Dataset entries

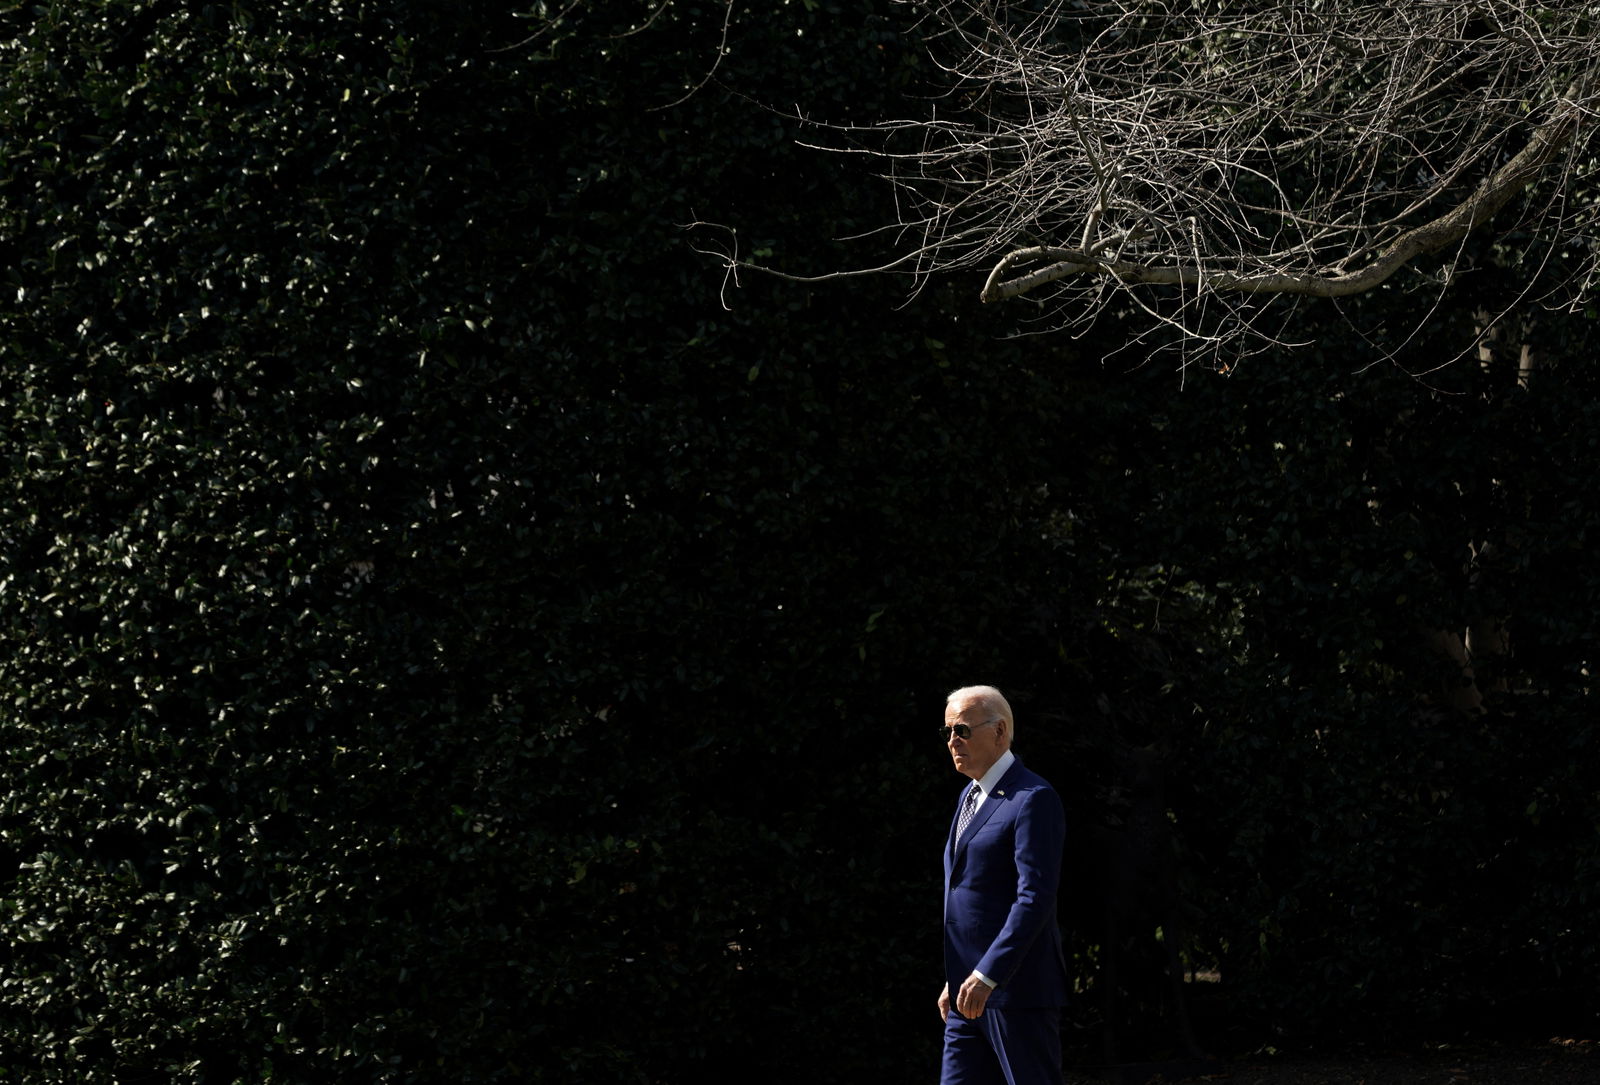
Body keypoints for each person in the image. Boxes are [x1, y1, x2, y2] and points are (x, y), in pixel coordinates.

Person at [938, 685, 1069, 1085]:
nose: (952, 742)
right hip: (966, 992)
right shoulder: (968, 796)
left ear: (1000, 731)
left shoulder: (1033, 798)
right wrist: (957, 975)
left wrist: (988, 974)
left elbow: (1034, 897)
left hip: (1016, 992)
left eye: (962, 729)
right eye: (947, 732)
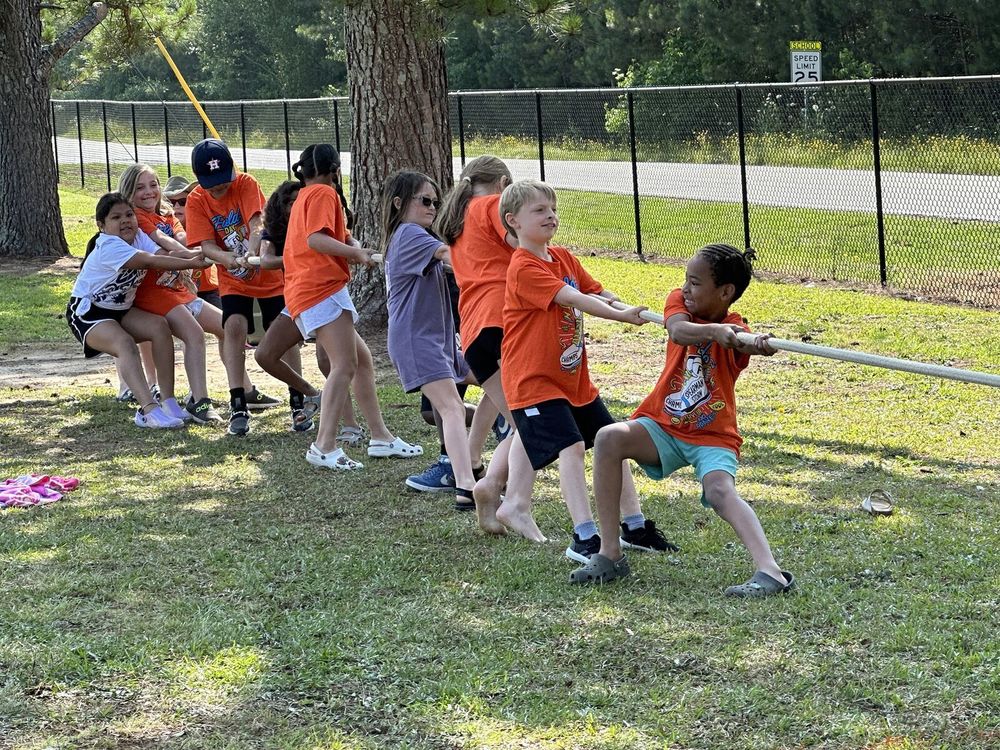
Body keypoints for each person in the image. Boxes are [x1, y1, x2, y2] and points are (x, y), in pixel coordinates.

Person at [569, 244, 795, 596]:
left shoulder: (736, 328)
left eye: (695, 283)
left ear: (725, 292)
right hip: (663, 426)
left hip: (713, 436)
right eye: (686, 281)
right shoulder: (680, 303)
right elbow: (678, 331)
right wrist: (714, 334)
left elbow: (743, 344)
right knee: (609, 438)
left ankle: (771, 572)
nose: (686, 289)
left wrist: (756, 344)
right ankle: (610, 554)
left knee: (720, 492)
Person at [495, 179, 674, 565]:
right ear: (513, 221)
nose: (550, 215)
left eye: (553, 209)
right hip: (533, 381)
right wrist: (620, 316)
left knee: (614, 441)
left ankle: (635, 526)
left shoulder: (562, 257)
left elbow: (595, 291)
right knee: (571, 447)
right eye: (539, 210)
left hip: (574, 380)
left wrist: (627, 306)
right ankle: (584, 536)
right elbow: (574, 298)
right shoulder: (523, 266)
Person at [281, 143, 421, 470]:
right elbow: (316, 240)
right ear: (334, 169)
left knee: (363, 362)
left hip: (314, 289)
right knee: (343, 365)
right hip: (319, 288)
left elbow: (336, 236)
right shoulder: (325, 194)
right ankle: (324, 445)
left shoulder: (304, 196)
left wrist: (354, 246)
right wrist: (355, 254)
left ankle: (381, 437)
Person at [381, 170, 502, 532]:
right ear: (400, 204)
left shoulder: (415, 235)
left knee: (495, 377)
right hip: (416, 340)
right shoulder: (409, 234)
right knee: (449, 408)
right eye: (425, 201)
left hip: (438, 339)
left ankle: (477, 460)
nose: (432, 207)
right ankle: (465, 484)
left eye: (436, 201)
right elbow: (453, 256)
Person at [66, 192, 209, 428]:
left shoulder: (138, 236)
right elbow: (150, 262)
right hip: (89, 312)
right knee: (124, 344)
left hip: (120, 310)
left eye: (129, 214)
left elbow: (164, 254)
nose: (125, 220)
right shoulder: (109, 245)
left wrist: (199, 254)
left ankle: (169, 402)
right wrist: (193, 262)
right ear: (101, 225)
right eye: (116, 217)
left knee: (159, 327)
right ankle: (149, 412)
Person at [434, 155, 518, 526]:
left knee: (505, 404)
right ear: (502, 184)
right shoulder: (491, 206)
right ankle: (503, 493)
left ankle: (472, 473)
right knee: (533, 421)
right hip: (504, 320)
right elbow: (526, 245)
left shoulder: (456, 221)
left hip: (474, 330)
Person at [184, 139, 282, 436]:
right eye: (211, 184)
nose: (219, 189)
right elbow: (206, 246)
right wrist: (230, 259)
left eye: (223, 181)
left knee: (283, 331)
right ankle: (238, 402)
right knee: (235, 327)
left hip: (266, 275)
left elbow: (256, 223)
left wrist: (252, 254)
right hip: (232, 277)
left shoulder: (246, 184)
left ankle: (298, 400)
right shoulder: (197, 200)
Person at [117, 164, 224, 424]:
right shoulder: (137, 217)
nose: (149, 192)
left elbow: (181, 236)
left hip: (179, 292)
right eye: (140, 187)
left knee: (227, 326)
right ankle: (199, 402)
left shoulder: (166, 215)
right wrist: (192, 258)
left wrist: (207, 244)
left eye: (153, 185)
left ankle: (240, 391)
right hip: (155, 295)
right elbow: (164, 250)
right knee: (194, 334)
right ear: (129, 191)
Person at [255, 177, 361, 435]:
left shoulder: (317, 222)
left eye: (298, 200)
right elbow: (265, 260)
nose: (296, 205)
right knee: (264, 355)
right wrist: (293, 256)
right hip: (297, 300)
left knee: (332, 361)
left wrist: (356, 250)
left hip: (322, 296)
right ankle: (312, 394)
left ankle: (350, 426)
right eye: (290, 202)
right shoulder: (275, 231)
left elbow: (349, 241)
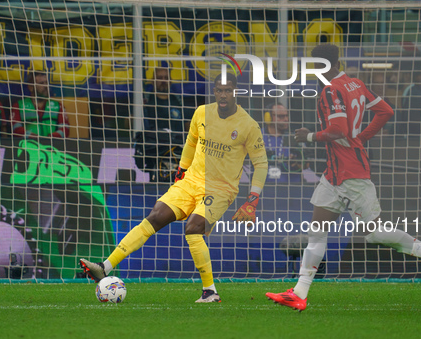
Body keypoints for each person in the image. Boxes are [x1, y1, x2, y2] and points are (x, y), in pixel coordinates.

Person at [266, 44, 421, 312]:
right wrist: (363, 137)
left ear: (323, 65)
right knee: (317, 231)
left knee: (373, 233)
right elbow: (386, 111)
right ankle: (299, 293)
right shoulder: (355, 83)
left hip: (351, 173)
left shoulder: (331, 90)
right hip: (334, 173)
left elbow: (337, 129)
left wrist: (308, 136)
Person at [80, 73, 268, 303]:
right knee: (155, 217)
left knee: (193, 228)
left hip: (220, 190)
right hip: (190, 181)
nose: (223, 95)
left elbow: (261, 163)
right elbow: (191, 142)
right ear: (214, 91)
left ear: (235, 92)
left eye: (228, 90)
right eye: (219, 90)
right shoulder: (202, 112)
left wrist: (252, 199)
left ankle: (210, 291)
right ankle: (105, 266)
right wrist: (181, 170)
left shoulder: (248, 125)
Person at [134, 67, 187, 182]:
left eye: (166, 78)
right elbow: (131, 123)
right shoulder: (146, 102)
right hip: (156, 154)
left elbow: (188, 124)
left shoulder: (179, 102)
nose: (163, 80)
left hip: (179, 153)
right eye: (159, 78)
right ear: (153, 81)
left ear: (170, 81)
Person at [10, 70, 69, 139]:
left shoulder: (58, 106)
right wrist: (35, 138)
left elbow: (65, 129)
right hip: (29, 147)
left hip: (52, 147)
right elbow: (16, 129)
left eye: (47, 83)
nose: (46, 86)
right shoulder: (18, 105)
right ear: (31, 87)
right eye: (42, 83)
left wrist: (49, 138)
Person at [262, 103, 304, 182]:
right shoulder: (257, 136)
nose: (285, 119)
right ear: (268, 118)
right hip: (263, 188)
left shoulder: (295, 138)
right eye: (281, 116)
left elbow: (306, 164)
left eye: (286, 116)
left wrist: (296, 162)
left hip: (291, 187)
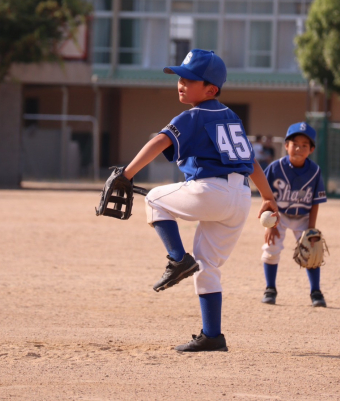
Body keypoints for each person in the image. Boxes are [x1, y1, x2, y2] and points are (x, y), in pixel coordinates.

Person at [122, 49, 278, 352]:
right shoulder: (231, 117)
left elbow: (159, 141)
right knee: (207, 266)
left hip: (212, 192)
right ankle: (212, 336)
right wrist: (268, 197)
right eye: (180, 77)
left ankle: (178, 259)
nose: (181, 82)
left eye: (190, 79)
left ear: (211, 90)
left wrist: (127, 174)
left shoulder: (194, 114)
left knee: (155, 200)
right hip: (241, 197)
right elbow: (251, 162)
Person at [260, 122, 327, 308]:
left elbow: (315, 203)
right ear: (286, 145)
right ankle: (270, 289)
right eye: (294, 143)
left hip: (304, 216)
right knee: (271, 248)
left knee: (312, 250)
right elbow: (266, 196)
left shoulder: (315, 171)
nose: (298, 148)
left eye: (304, 145)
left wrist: (311, 229)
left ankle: (316, 291)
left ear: (311, 149)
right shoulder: (275, 168)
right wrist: (271, 225)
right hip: (278, 214)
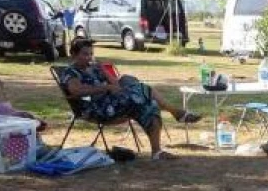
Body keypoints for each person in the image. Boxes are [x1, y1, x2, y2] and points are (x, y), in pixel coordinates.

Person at [60, 38, 200, 160]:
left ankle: (157, 152)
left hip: (113, 103)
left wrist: (104, 72)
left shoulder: (94, 69)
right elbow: (76, 91)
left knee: (149, 104)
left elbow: (115, 85)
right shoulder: (71, 72)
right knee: (142, 91)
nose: (89, 57)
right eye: (85, 54)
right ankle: (176, 112)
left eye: (91, 54)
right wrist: (105, 88)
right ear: (73, 54)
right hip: (96, 109)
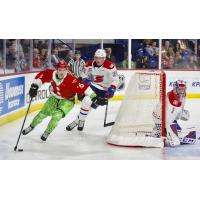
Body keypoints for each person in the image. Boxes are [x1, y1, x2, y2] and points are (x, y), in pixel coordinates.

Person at [22, 60, 100, 141]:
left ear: (66, 70)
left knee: (56, 116)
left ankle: (47, 132)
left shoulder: (71, 79)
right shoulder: (51, 74)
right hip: (54, 97)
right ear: (57, 70)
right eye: (60, 70)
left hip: (67, 101)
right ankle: (31, 126)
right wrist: (35, 86)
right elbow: (42, 76)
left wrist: (94, 96)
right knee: (42, 114)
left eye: (64, 70)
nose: (62, 72)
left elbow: (84, 87)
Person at [66, 49, 119, 131]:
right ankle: (81, 121)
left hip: (104, 89)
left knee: (91, 107)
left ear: (104, 58)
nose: (98, 60)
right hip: (93, 86)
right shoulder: (89, 64)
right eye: (96, 57)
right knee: (87, 101)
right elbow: (83, 74)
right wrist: (85, 79)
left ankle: (78, 121)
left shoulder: (110, 66)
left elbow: (116, 79)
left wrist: (112, 89)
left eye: (100, 58)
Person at [152, 80, 197, 147]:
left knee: (183, 119)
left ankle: (162, 130)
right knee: (175, 141)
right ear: (175, 89)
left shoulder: (180, 95)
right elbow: (168, 121)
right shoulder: (173, 100)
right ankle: (159, 130)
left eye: (183, 89)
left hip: (166, 115)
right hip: (159, 117)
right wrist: (173, 138)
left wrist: (182, 113)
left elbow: (177, 111)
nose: (182, 91)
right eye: (180, 89)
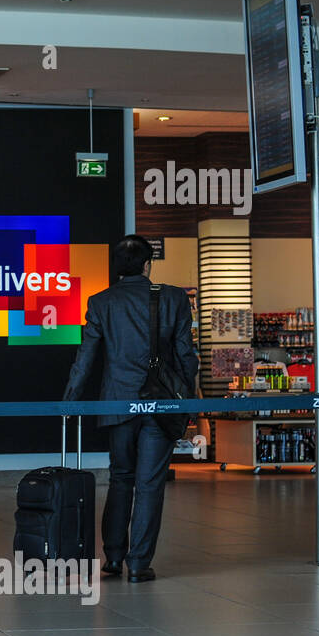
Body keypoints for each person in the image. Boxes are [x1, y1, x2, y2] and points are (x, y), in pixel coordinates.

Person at [63, 234, 198, 583]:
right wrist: (190, 400)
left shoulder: (101, 302)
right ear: (148, 265)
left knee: (120, 477)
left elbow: (86, 358)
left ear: (117, 269)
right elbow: (185, 355)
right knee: (150, 482)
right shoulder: (174, 298)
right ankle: (139, 563)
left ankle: (113, 557)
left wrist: (69, 401)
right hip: (161, 403)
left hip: (118, 401)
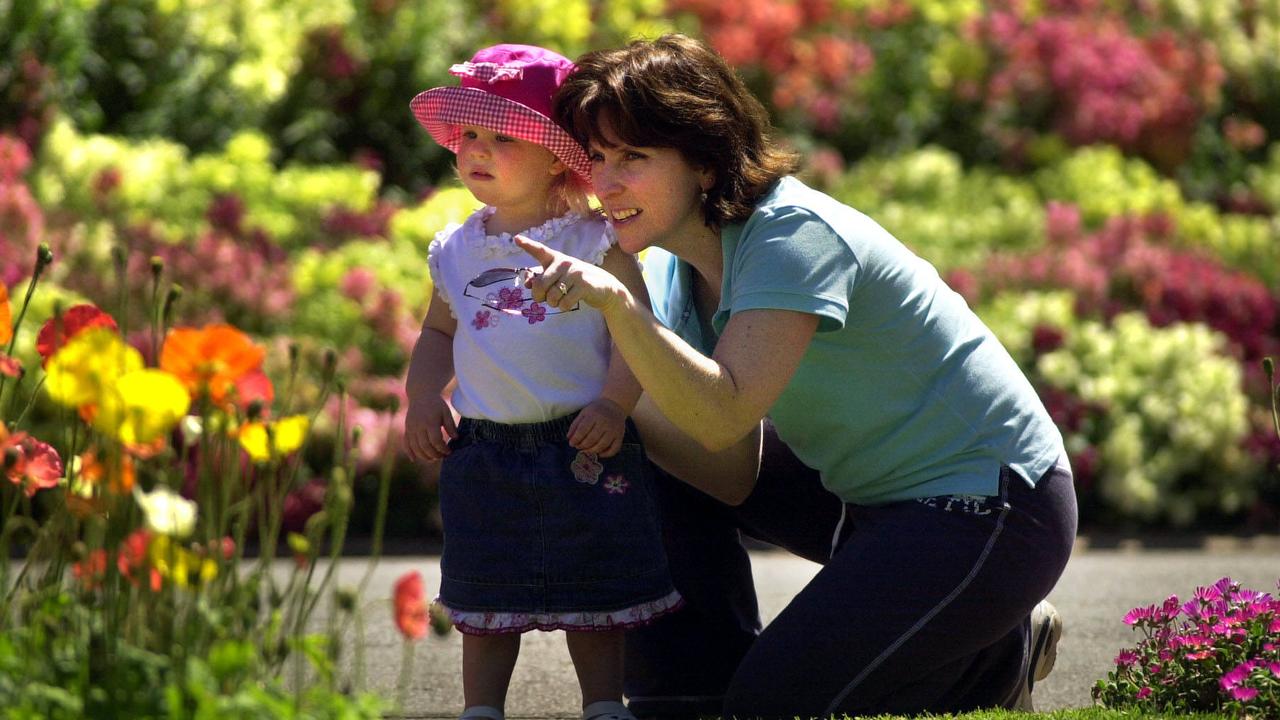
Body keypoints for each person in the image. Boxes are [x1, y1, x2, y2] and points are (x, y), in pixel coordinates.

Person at [510, 34, 1079, 719]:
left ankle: (997, 651)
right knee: (634, 440)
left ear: (706, 161)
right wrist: (567, 388)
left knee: (776, 705)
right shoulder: (672, 268)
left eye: (633, 157)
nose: (605, 184)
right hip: (872, 505)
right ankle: (689, 695)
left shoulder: (790, 233)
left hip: (996, 508)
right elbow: (726, 469)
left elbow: (723, 411)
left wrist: (621, 310)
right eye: (597, 159)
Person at [402, 43, 681, 720]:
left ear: (558, 154)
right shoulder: (455, 248)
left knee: (596, 593)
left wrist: (616, 404)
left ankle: (603, 703)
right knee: (483, 591)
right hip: (485, 449)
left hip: (584, 441)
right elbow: (439, 333)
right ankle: (482, 708)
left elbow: (634, 329)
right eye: (469, 134)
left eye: (503, 136)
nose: (478, 149)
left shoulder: (596, 241)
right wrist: (421, 398)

§ **DIRECTIONS**: Give back the line containing "left hip: (996, 508)" and all the lines after it through the end of the records, unchanged.

§ **OUTPUT BELOW**:
left hip: (996, 508)
right elbow: (726, 469)
left elbow: (723, 411)
left wrist: (621, 310)
right eye: (597, 159)
Person at [402, 43, 681, 720]:
left ear: (558, 154)
right shoulder: (455, 248)
left knee: (596, 593)
left wrist: (616, 404)
left ankle: (603, 703)
right knee: (483, 591)
right hip: (485, 449)
left hip: (584, 441)
right elbow: (439, 333)
right ankle: (482, 708)
left elbow: (634, 329)
right eye: (469, 134)
left eye: (503, 136)
nose: (478, 149)
left shoulder: (596, 241)
right wrist: (421, 398)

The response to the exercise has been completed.